Module stikpetP.effect_sizes.eff_size_cohen_d

Expand source code
import pandas as pd

def es_cohen_d(nomField, scaleField, categories=None):
    '''
    Cohen d
    -------
    An effect size measure for a one-way ANOVA. It simply compares the largest possible difference between two categories means and divides this over the total variance.
    
    Note that most often Cohen d is reported with pairwise tests, but that is actually Cohen d<sub>z</sub>. That version is available using es_cohen_d_ps().
    
    Parameters
    ----------
    nomField : pandas series
        data with categories
    scaleField : pandas series
        data with the scores
    categories : list or dictionary, optional
        the categories to use from catField
        
    Returns
    -------
    d : float
        the Cohen d value
    
    Notes
    -----
    The formula used (Cohen, 1988, p. 276):
    $$d = \\frac{\\bar{x}_{max} - \\bar{x}_{min}}{\\sigma}$$
    
    With:
    $$\\sigma = \\sqrt{\\frac{SS_w}{n}}$$
    $$SS_w = \\sum_{j=1}^k \\sum_{i=1}^{n_j} \\left(x_{i,j} - \\bar{x}_j\\right)^2$$
    $$\\bar{x}_{max} = \\max\\left(\\bar{x}_1, \\bar{x}_2, \\dots, \\bar{x}_k\\right)$$
    $$\\bar{x}_{min} = \\min\\left(\\bar{x}_1, \\bar{x}_2, \\dots, \\bar{x}_k\\right)$$
    $$\\bar{x}_j = \\frac{\\sum_{i=1}^{n_j} x_{i,j}}{n_j}$$
    
    *Symbols used:*
    
    * \\(x_{i,j}\\), the i-th score in category j
    * \\(n\\), the total sample size
    * \\(n_j\\), the number of scores in category j
    * \\(k\\), the number of categories
    * \\(\\bar{x}_j\\), the mean of the scores in category j
    * \\(SS_w\\), the sum of squares of within = error (the variability within the groups)
    
    References
    ----------
    Cohen, J. (1988). *Statistical power analysis for the behavioral sciences* (2nd ed.).
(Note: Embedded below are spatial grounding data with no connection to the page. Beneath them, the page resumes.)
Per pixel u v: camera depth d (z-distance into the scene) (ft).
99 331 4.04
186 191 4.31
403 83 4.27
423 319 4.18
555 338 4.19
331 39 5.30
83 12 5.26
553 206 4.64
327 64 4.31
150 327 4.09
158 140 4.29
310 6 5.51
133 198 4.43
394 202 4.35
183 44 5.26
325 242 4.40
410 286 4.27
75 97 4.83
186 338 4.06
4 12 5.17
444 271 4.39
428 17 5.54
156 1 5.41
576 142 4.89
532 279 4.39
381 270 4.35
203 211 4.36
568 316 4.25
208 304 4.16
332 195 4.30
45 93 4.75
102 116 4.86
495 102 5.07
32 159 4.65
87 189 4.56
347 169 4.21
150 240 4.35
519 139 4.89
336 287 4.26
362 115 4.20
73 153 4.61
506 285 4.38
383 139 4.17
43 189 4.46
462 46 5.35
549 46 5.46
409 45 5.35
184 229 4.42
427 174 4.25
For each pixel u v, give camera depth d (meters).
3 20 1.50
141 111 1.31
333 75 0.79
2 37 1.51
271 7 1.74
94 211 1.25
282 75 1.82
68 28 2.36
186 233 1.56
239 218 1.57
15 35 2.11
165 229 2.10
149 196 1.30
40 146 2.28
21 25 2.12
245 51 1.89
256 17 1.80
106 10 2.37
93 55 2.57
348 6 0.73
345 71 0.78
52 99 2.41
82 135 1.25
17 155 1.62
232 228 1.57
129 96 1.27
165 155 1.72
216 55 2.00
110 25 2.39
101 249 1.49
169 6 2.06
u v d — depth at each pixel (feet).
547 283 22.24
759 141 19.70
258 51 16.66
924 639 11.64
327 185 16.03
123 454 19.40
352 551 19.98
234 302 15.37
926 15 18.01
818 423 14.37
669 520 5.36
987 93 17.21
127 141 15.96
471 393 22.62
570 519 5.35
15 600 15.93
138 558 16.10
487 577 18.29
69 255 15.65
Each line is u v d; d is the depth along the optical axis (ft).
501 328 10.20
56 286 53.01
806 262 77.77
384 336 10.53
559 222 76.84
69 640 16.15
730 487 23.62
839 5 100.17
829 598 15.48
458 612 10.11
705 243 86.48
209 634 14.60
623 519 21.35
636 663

L. Erlbaum Associates.
    
    Author
    ------
    Made by P. Stikker
    
    Companion website: https://PeterStatistics.com  
    YouTube channel: https://www.youtube.com/stikpet  
    Donations: https://www.patreon.com/bePatron?u=19398076
    
    '''
    
    if type(nomField) == list:
        nomField = pd.Series(nomField)
        
    if type(scaleField) == list:
        scaleField = pd.Series(scaleField)
        
    data = pd.concat([nomField, scaleField], axis=1)
    data.columns = ["category", "score"]
    
    #remove unused categories
    if categories is not None:
        data = data[data.category.isin(categories)]
    
    #Remove rows with missing values and reset index
    data = data.dropna()    
    data.reset_index()
    
    #overall n, mean and ss
    n = len(data["category"])
    m = data.score.mean()
    sst = data.score.var()*(n-1)
    
    #sample sizes, and means per category
    nj = data.groupby('category').count()
    sj = data.groupby('category').sum()
    mj = data.groupby('category').mean()
    
    #number of categories
    k = len(mj)
    
    ssb = (nj*(mj-m)**2)['score'].sum()
    ssw = sst - ssb
    
    s = (ssw/n)**0.5
    d = ((mj.max() - mj.min())/s).iloc[0]
    
    return d

Functions

def es_cohen_d(nomField, scaleField, categories=None)

Cohen D

An effect size measure for a one-way ANOVA. It simply compares the largest possible difference between two categories means and divides this over the total variance.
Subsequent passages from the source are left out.